- Born: c. 1870 Devon, England
- Died: December 31, 1936 (aged 65–66)
- Occupations: teacher, school headmistress and suffragette
- Employer: Terrace Road School,
- Organization(s): National Union of Women Teachers (NUWT), Women's Freedom League (WFL)

= Clara Neal =

English teacher and suffragette (1870–1936)

Clara Edith Neal (c. 1870 – 31 December 1936) was an English teacher, school headmistress and suffragette leader in Wales.

== Life ==
Neal was born in Devon in 1870. Her parents were James Neal and Mahala Elizabeth Neal ( Vercoe).

Neal trained as a teacher and worked in Swansea, Wales. She was employed as the head of Terrace Road School in Mount Pleasant from 1901 to 1921, then worked as head of Glanmor Girls School in Swansea from 1922. She was a member of the National Union of Women Teachers (NUWT) and in 1929 she was elected as the teacher representative to the Board of Governors of the University College of South Wales and Monmouthshire (UCSWM).

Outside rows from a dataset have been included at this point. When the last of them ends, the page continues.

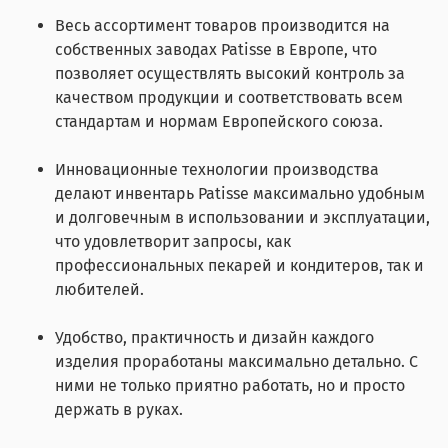
Весь ассортимент товаров производится на
собственных заводах Patisse в Европе, что
позволяет осуществлять высокий контроль за
качеством продукции и соответствовать всем
стандартам и нормам Европейского союза.
Инновационные технологии производства
делают инвентарь Patisse максимально удобным
и долговечным в использовании и эксплуатации,
что удовлетворит запросы, как
профессиональных пекарей и кондитеров, так и
любителей.
Удобство, практичность и дизайн каждого
изделия проработаны максимально детально. С
ними не только приятно работать, но и просто
держать в руках.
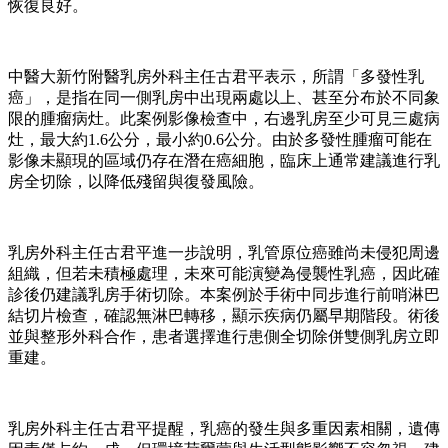
恢復良好。
中醫大新竹附醫乳房外科主任古君平表示，所謂「多發性乳
癌」，是指在同一側乳房中出現兩處以上、甚至分布於不同象
限的腫瘤病灶。此案例影像檢查中，右邊乳房至少可見三處病
灶，最大約1.6公分，最小約0.6公分。由於多發性腫瘤可能在
影像未顯現的區域仍存在潛在癌細胞，臨床上通常建議進行乳
房全切除，以降低殘留與復發風險。
乳房外科主任古君平進一步說明，乳管原位癌雖尚未侵犯周邊
組織，但若未積極處理，未來可能演變為侵襲性乳癌，因此確
診後仍建議乳房手術切除。本案例於手術中同步進行前哨淋巴
結切片檢查，確認無淋巴轉移，顯示疾病仍屬早期階段。術後
並與整形外科合作，患者選擇進行患側全切除併雙側乳房立即
重建。
乳房外科主任古君平提醒，乳癌的發生與多重因素相關，遺傳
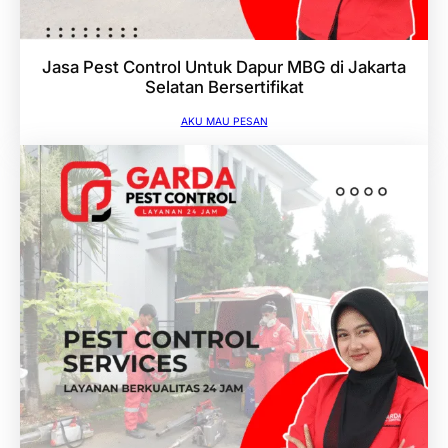
Jasa Pest Control Untuk Dapur MBG di Jakarta
Selatan Bersertifikat
AKU MAU PESAN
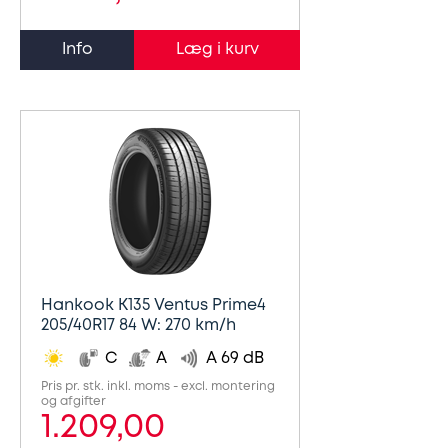
Info
Hankook K135 Ventus Prime4
205/40R17 84 W: 270 km/h
C
A
A 69 dB
Pris pr. stk. inkl. moms - excl. montering
og afgifter
1.209,00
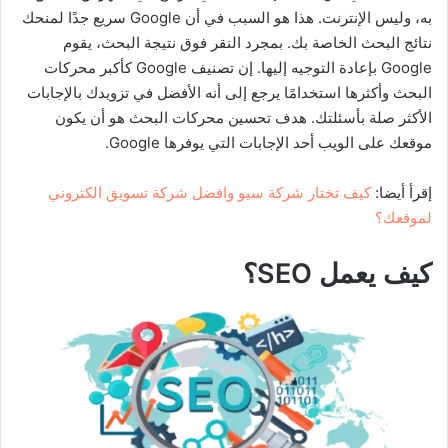
به، وليس الإنترنت. هذا هو السبب في أن Google سريع جدًا لمنحك
نتائج البحث الخاصة بك. بمجرد النقر فوق نتيجة البحث، يقوم
Google بإعادة التوجيه إليها. إن تصنيف Google كأكبر محركات
البحث وأكثرها استخدامًا يرجع إلى أنه الأفضل في تزويدك بالإجابات
الأكثر صلة بأسئلتك. هدف تحسين محركات البحث هو أن يكون
موقعك على الويب أحد الإجابات التي يوفرها Google.
إقرأ أيضا:
كيف تختار شركة سيو وافضل شركة تسويق الكتروني
لموقعك؟
كيف يعمل SEO؟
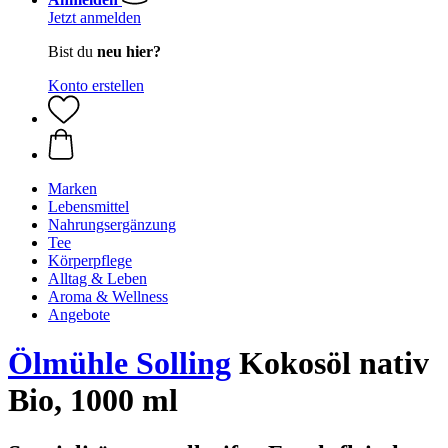
Jetzt anmelden
Bist du
neu hier?
Konto erstellen
Marken
Lebensmittel
Nahrungsergänzung
Tee
Körperpflege
Alltag & Leben
Aroma & Wellness
Angebote
Ölmühle Solling
Kokosöl nativ
Bio, 1000 ml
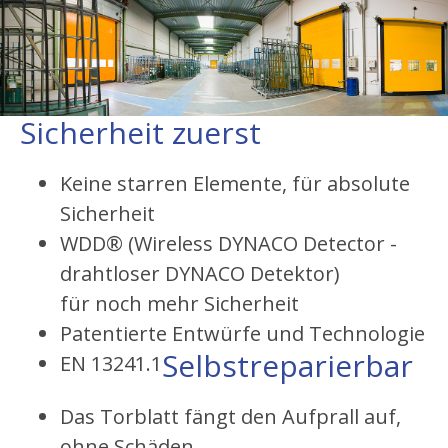
Sicherheit zuerst
Keine starren Elemente, für absolute
Sicherheit
WDD® (Wireless DYNACO Detector -
drahtloser DYNACO Detektor)
für noch mehr Sicherheit
Patentierte Entwürfe und Technologie
Selbstreparierbar
EN 13241.1
Das Torblatt fängt den Aufprall auf,
ohne Schäden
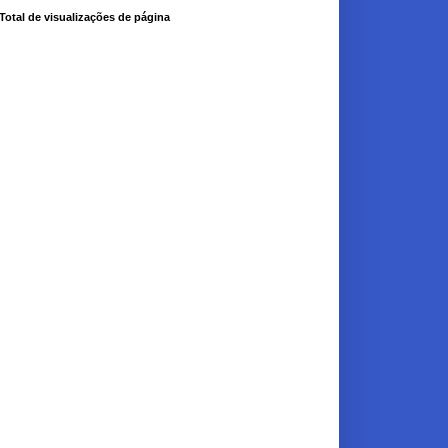
Total de visualizações de página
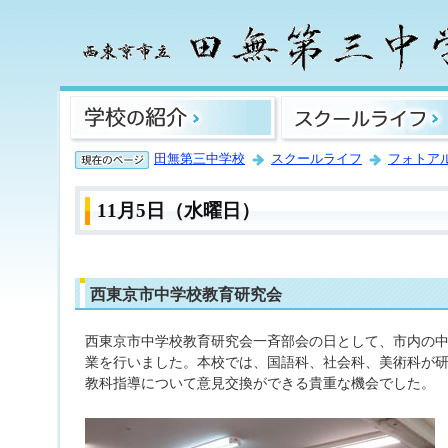
田無第三中学校
スクールライフ
フォトア
11月5日（水曜日）
西東京市中学校教育研究会
西東京市中学校教育研究会一斉部会の日として、市内の
業を行いました。本校では、国語科、社会科、美術科が
教科指導について意見交換ができる貴重な機会でした。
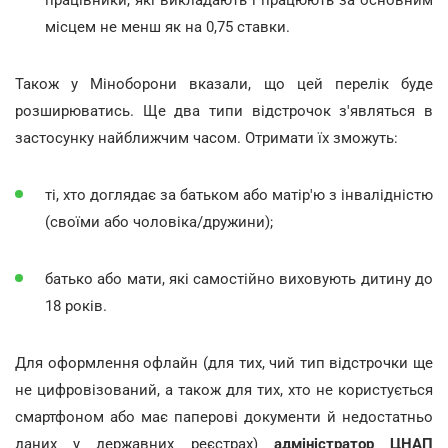
місцем не менш як на 0,75 ставки.
Також у Міноборони вказали, що цей перелік буде
розширюватись. Ще два типи відстрочок з'являться в
застосунку найближчим часом. Отримати їх зможуть:
ті, хто доглядає за батьком або матір'ю з інвалідністю
(своїми або чоловіка/дружини);
батько або мати, які самостійно виховують дитину до
18 років.
Для оформлення офлайн (для тих, чий тип відстрочки ще
не цифровізований, а також для тих, хто не користується
смартфоном або має паперові документи й недостатньо
даних у державних реєстрах)
адміністратор ЦНАП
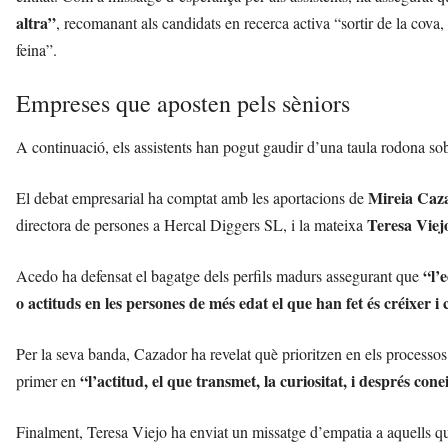
altra”
, recomanant als candidats en recerca activa “sortir de la cova,
feina”.
Empreses que aposten pels sèniors
A continuació, els assistents han pogut gaudir d’una taula rodona s
Mireia Caz
El debat empresarial ha comptat amb les aportacions de
Teresa Viej
directora de persones a Hercal Diggers SL, i la mateixa
“l’
Acedo ha defensat el bagatge dels perfils madurs assegurant que
o actituds en les persones de més edat el que han fet és créixer i 
Per la seva banda, Cazador ha revelat què prioritzen en els processos
“l’actitud, el que transmet, la curiositat, i després con
primer en
Finalment, Teresa Viejo ha enviat un missatge d’empatia a aquells que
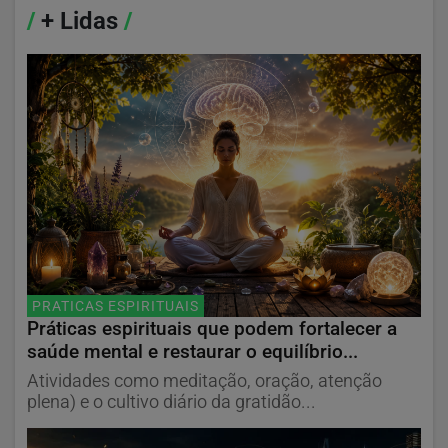
/
+ Lidas
/
PRATICAS ESPIRITUAIS
Práticas espirituais que podem fortalecer a
saúde mental e restaurar o equilíbrio...
Atividades como meditação, oração, atenção
plena) e o cultivo diário da gratidão...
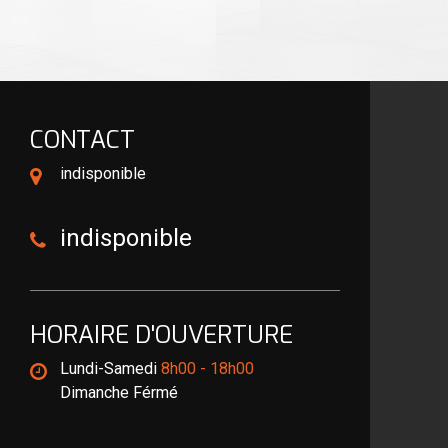
CONTACT
indisponible
indisponible
HORAIRE D'OUVERTURE
Lundi-Samedi
8h00 - 18h00
Dimanche Férmé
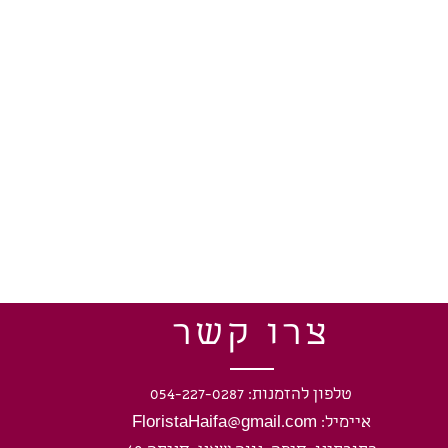
צרו קשר
טלפון להזמנות: 054-227-0287
איימיל: FloristaHaifa@gmail.com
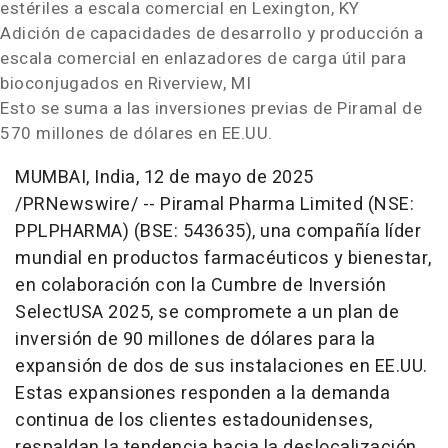
estériles a escala comercial en
Lexington, KY
Adición de capacidades de desarrollo y producción a
escala comercial en enlazadores de carga útil para
bioconjugados en
Riverview, MI
Esto se suma a las inversiones previas de Piramal de
570 millones de dólares en EE.UU.
MUMBAI, India
,
12 de mayo de 2025
/PRNewswire/ -- Piramal Pharma Limited (NSE:
PPLPHARMA) (BSE: 543635), una compañía líder
mundial en productos farmacéuticos y bienestar,
en colaboración con la Cumbre de Inversión
SelectUSA 2025, se compromete a un plan de
inversión de 90 millones de dólares para la
expansión de dos de sus instalaciones en EE.UU.
Estas expansiones responden a la demanda
continua de los clientes estadounidenses,
respaldan la tendencia hacia la deslocalización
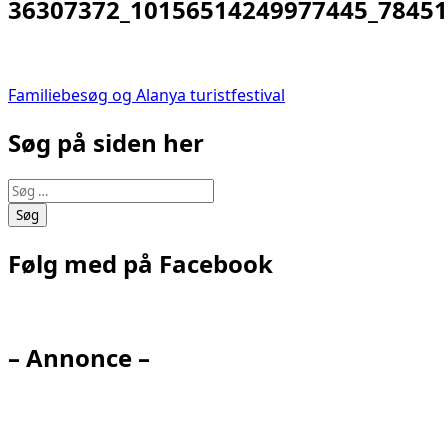
36307372_10156514249977445_7845
Indlægsnavigation
Familiebesøg og Alanya turistfestival
Søg på siden her
Søg
efter:
Følg med på Facebook
– Annonce –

A committed suffragette, Neal, together with fellow west country woman and lifelong friend Emily Phipps, joined the Women's Freedom League (WFL) in 1908, following an anti-suffrage meeting in Swansea attended by the Welsh Liberal Party politician David Lloyd George. Neal was thrown out of the meeting for asking questions about votes for women. With Phipps she cofounded a local Swansea branch in 1909, which had strong ties with the National Federation of Women Teachers. She also participated in the suffragette 1911 census boycott by hiding in a cave on the Gower peninsula overnight.

When women were allowed to vote for the first time in elections in 1918, Neal closed her school for the afternoon so that the school staff could all vote. She wrote in the school log book: "School closed in the afternoon to give the women teachers the opportunity to visit the Registration Court to claim their votes."

After retiring from teaching, Neal moved to London and shared a house with her lifelong friend Emily Phipps and another former teacher Adelaide Jones. She died in 1936.

== Legacy ==
A blue plaque was erected in 2018 in her honour in Swansea, located at Terrace Road School where she was headteacher for two decades.